Por Verônica....
Enquanto explicava as tarefas do dia, percebi que, no fundo do galpão, ela não estava prestando a menor atenção. Seu olhar estava fixo… e, quando percebi onde exatamente, precisei me segurar para não rir.
Olhei diretamente para ela, depois para a direção que seus olhos apontavam, e confirmei minhas suspeitas. Então devolvi apenas um sorriso discreto com os olhos, como quem diz: te peguei.
A reação dela foi imediata: ficou sem jeito, vermelha, como se tivesse sido flagrada no pior dos crimes. Por dentro, eu mesma precisei conter a vontade de rir da cena. Era engraçado demais ver alguém implorar, em silêncio, por um buraco no chão para se esconder.
— Então, pessoal… — chamei a atenção de todos ali, ou quase todos — Esse é o Bruno, nosso novo colaborador. Ele ficará responsável pelo açougue.
Enquanto todos davam as boas-vindas, percebi Clara no fundo do galpão, olhando curiosa para Bruno. Por algum motivo, aquilo me deixou um pouco desconfortável, embora eu não conseguisse explicar exatamente por quê.
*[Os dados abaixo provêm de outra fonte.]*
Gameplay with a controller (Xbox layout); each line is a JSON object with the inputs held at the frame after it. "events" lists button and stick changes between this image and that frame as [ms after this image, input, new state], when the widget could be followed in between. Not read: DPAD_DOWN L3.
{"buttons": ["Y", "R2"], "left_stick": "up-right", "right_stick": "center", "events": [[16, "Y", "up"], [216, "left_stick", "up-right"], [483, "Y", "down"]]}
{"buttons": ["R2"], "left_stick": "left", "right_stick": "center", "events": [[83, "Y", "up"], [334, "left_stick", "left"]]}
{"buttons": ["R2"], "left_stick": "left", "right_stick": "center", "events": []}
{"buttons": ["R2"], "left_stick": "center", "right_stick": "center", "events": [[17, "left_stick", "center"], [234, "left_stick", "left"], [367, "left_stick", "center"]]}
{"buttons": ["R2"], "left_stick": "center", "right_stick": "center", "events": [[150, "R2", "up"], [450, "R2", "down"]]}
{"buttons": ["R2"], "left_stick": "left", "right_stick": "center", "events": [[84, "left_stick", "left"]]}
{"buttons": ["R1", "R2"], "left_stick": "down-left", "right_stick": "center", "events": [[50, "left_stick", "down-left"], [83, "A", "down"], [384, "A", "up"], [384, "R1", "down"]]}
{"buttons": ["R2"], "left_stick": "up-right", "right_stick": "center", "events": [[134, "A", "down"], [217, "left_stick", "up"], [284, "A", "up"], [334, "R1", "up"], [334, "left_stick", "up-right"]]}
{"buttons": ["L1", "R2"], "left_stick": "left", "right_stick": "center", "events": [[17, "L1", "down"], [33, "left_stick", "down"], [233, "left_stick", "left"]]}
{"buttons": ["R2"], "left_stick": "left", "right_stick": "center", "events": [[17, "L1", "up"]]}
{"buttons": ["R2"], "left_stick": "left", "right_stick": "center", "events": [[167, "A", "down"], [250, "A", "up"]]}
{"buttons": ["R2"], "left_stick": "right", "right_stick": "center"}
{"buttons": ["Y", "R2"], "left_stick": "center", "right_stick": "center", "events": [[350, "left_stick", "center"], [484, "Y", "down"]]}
— Hoje, o Bruno irá desossar a peça bovina que chegou ontem. — Todos prestavam atenção, mas eu estava parcialmente distraída observando Clara.
Ela tentava alcançar a garrafa de café no topo da prateleira, esticando-se como se cada músculo pudesse conspirar a seu favor. Ficava na ponta dos pés, balançando levemente para frente e para trás, e eu juro que minha risada ameaçava escapar em plena reunião. Era impossível não admirar com tanta dedicação — e impossível não rir por dentro do desespero elegante da cena..
Deixei Igor com a palavra e fui ajudá-la antes que sua tentativa mirabolante terminasse em desastre. Meu irmão percebeu e apenas assentiu, sem imaginar o efeito que aquela simples garrafa e a determinação de Clara estavam causando em mim.
— Espera, Clara, deixa eu pegar isso pra você — disse, segurando a garrafa antes que ela tentasse de novo.
— Estava quase conseguindo! — respondeu, surpresa e um pouco emburrada, como se eu tivesse roubado seu momento de glória.
— Eu vi mesmo… — disse, rindo suavemente — Vi você olhando diretamente para… — mas parei, porque o modo como ela desviou o olhar me fez segurar outra risadinha. Havia algo engraçado naquela situação, e eu não queria estragar o momento.
— Vê… Verônica, eu… eu, bom… estava apenas… — gaguejou, tentando explicar, e eu agradeci mentalmente ao Igor por prender a atenção dos outros funcionários lá fora, impedindo que alguém testemunhasse nosso pequeno embaraço.
— Eu só estava prestando atenção ou… tentando acompanhar o que você dizia. — Suas palavras saíam meio atrapalhadas, e eu percebia, sem querer, como ela ficava desconcertada. Não pude evitar notar o charme que emanava de seu desespero: aquele olhar ainda preso no meu rosto me deixava totalmente vulnerável.
Para quebrar a tensão antes que alguém notasse, dei um passo atrás, contra minha própria vontade, tentando disfarçar a diversão e a curiosidade que me consumiam.
— Bom, dona Clara, não sei sobre o que você está falando, mas… — disse, apontando para uma cadeira abandonada no fundo do galpão, com um sorriso leve — Estava me referindo à cadeira.
Ela soltou um suspiro de alívio, claramente agradecida.
— Claro, a cadeira! — disse, mais calma agora. — Eu realmente estava pensando em pegar aquela cadeira. Ainda bem que você percebeu! Era bem provável que eu acabasse no chão…
Não consegui me conter e soltei uma risada nasal. Ela me olhou, ainda um pouco sem jeito, e bufou:
— Que foi? — perguntou, já ficando levemente irritada, mas sem perder o humor. — Ah! Me dá essa garrafa antes que o café esfrie!
E assim, entre risadas contidas, tropeços discretos e pequenas distrações, percebi que havia algo diferente naquele instante. Nada declarado, nada explícito — apenas uma sensação leve, curiosa, de que talvez estivessem começando a notar uma à outra de um jeito diferente, sem pressa.